START Data provided

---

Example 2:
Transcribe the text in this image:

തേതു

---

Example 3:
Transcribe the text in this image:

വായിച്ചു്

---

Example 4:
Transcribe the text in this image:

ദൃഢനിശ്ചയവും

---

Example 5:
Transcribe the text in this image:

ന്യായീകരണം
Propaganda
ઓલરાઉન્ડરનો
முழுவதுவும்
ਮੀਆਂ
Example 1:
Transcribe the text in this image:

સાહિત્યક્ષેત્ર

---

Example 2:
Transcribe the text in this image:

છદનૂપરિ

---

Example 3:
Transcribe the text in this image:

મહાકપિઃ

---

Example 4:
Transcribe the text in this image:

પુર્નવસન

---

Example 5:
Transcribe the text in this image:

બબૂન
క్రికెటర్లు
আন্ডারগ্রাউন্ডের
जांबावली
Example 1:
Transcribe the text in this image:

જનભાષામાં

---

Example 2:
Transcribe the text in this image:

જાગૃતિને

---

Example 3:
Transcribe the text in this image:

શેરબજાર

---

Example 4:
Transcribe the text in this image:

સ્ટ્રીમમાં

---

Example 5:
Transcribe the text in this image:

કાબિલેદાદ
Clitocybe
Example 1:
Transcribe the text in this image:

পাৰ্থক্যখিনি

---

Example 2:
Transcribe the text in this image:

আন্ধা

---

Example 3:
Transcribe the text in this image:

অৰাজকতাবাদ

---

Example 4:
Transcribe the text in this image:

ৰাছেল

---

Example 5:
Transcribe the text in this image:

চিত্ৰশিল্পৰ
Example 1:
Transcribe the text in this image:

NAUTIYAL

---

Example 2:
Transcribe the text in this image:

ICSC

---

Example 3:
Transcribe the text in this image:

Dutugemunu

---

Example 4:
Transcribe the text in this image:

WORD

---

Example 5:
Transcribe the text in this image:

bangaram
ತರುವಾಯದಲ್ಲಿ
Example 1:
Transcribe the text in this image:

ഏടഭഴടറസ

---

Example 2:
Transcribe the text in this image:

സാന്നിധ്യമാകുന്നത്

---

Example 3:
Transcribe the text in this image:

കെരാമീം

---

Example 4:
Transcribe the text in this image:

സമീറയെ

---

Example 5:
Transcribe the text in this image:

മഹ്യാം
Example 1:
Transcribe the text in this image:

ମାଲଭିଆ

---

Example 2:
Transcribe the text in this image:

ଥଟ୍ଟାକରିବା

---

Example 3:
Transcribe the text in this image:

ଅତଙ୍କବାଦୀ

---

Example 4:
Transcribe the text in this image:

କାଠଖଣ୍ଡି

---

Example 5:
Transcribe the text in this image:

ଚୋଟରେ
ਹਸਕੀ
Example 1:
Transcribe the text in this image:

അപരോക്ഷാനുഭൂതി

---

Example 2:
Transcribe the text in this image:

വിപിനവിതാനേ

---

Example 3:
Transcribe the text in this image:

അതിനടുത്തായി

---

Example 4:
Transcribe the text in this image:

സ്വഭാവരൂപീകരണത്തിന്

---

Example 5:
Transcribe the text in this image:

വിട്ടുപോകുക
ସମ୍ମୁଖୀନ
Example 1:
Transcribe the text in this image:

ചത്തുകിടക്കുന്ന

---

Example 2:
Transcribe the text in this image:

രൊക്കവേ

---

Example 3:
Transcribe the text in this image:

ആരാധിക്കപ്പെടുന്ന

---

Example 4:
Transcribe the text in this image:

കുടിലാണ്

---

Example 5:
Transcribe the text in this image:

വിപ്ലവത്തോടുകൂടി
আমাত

END Data provided

> _The problem_: Give back all of the entries above, unchanged in every word.

> _Written response_:
---

Example 2:
Transcribe the text in this image:

തേതു

---

Example 3:
Transcribe the text in this image:

വായിച്ചു്

---

Example 4:
Transcribe the text in this image:

ദൃഢനിശ്ചയവും

---

Example 5:
Transcribe the text in this image:

ന്യായീകരണം
Propaganda
ઓલરાઉન્ડરનો
முழுவதுவும்
ਮੀਆਂ
Example 1:
Transcribe the text in this image:

સાહિત્યક્ષેત્ર

---

Example 2:
Transcribe the text in this image:

છદનૂપરિ

---

Example 3:
Transcribe the text in this image:

મહાકપિઃ

---

Example 4:
Transcribe the text in this image:

પુર્નવસન

---

Example 5:
Transcribe the text in this image:

બબૂન
క్రికెటర్లు
আন্ডারগ্রাউন্ডের
जांबावली
Example 1:
Transcribe the text in this image:

જનભાષામાં

---

Example 2:
Transcribe the text in this image:

જાગૃતિને

---

Example 3:
Transcribe the text in this image:

શેરબજાર

---

Example 4:
Transcribe the text in this image:

સ્ટ્રીમમાં

---

Example 5:
Transcribe the text in this image:

કાબિલેદાદ
Clitocybe
Example 1:
Transcribe the text in this image:

পাৰ্থক্যখিনি

---

Example 2:
Transcribe the text in this image:

আন্ধা

---

Example 3:
Transcribe the text in this image:

অৰাজকতাবাদ

---

Example 4:
Transcribe the text in this image:

ৰাছেল

---

Example 5:
Transcribe the text in this image:

চিত্ৰশিল্পৰ
Example 1:
Transcribe the text in this image:

NAUTIYAL

---

Example 2:
Transcribe the text in this image:

ICSC

---

Example 3:
Transcribe the text in this image:

Dutugemunu

---

Example 4:
Transcribe the text in this image:

WORD

---

Example 5:
Transcribe the text in this image:

bangaram
ತರುವಾಯದಲ್ಲಿ
Example 1:
Transcribe the text in this image:

ഏടഭഴടറസ

---

Example 2:
Transcribe the text in this image:

സാന്നിധ്യമാകുന്നത്

---

Example 3:
Transcribe the text in this image:

കെരാമീം

---

Example 4:
Transcribe the text in this image:

സമീറയെ

---

Example 5:
Transcribe the text in this image:

മഹ്യാം
Example 1:
Transcribe the text in this image:

ମାଲଭିଆ

---

Example 2:
Transcribe the text in this image:

ଥଟ୍ଟାକରିବା

---

Example 3:
Transcribe the text in this image:

ଅତଙ୍କବାଦୀ

---

Example 4:
Transcribe the text in this image:

କାଠଖଣ୍ଡି

---

Example 5:
Transcribe the text in this image:

ଚୋଟରେ
ਹਸਕੀ
Example 1:
Transcribe the text in this image:

അപരോക്ഷാനുഭൂതി

---

Example 2:
Transcribe the text in this image:

വിപിനവിതാനേ

---

Example 3:
Transcribe the text in this image:

അതിനടുത്തായി

---

Example 4:
Transcribe the text in this image:

സ്വഭാവരൂപീകരണത്തിന്

---

Example 5:
Transcribe the text in this image:

വിട്ടുപോകുക
ସମ୍ମୁଖୀନ
Example 1:
Transcribe the text in this image:

ചത്തുകിടക്കുന്ന

---

Example 2:
Transcribe the text in this image:

രൊക്കവേ

---

Example 3:
Transcribe the text in this image:

ആരാധിക്കപ്പെടുന്ന

---

Example 4:
Transcribe the text in this image:

കുടിലാണ്

---

Example 5:
Transcribe the text in this image:

വിപ്ലവത്തോടുകൂടി
আমাত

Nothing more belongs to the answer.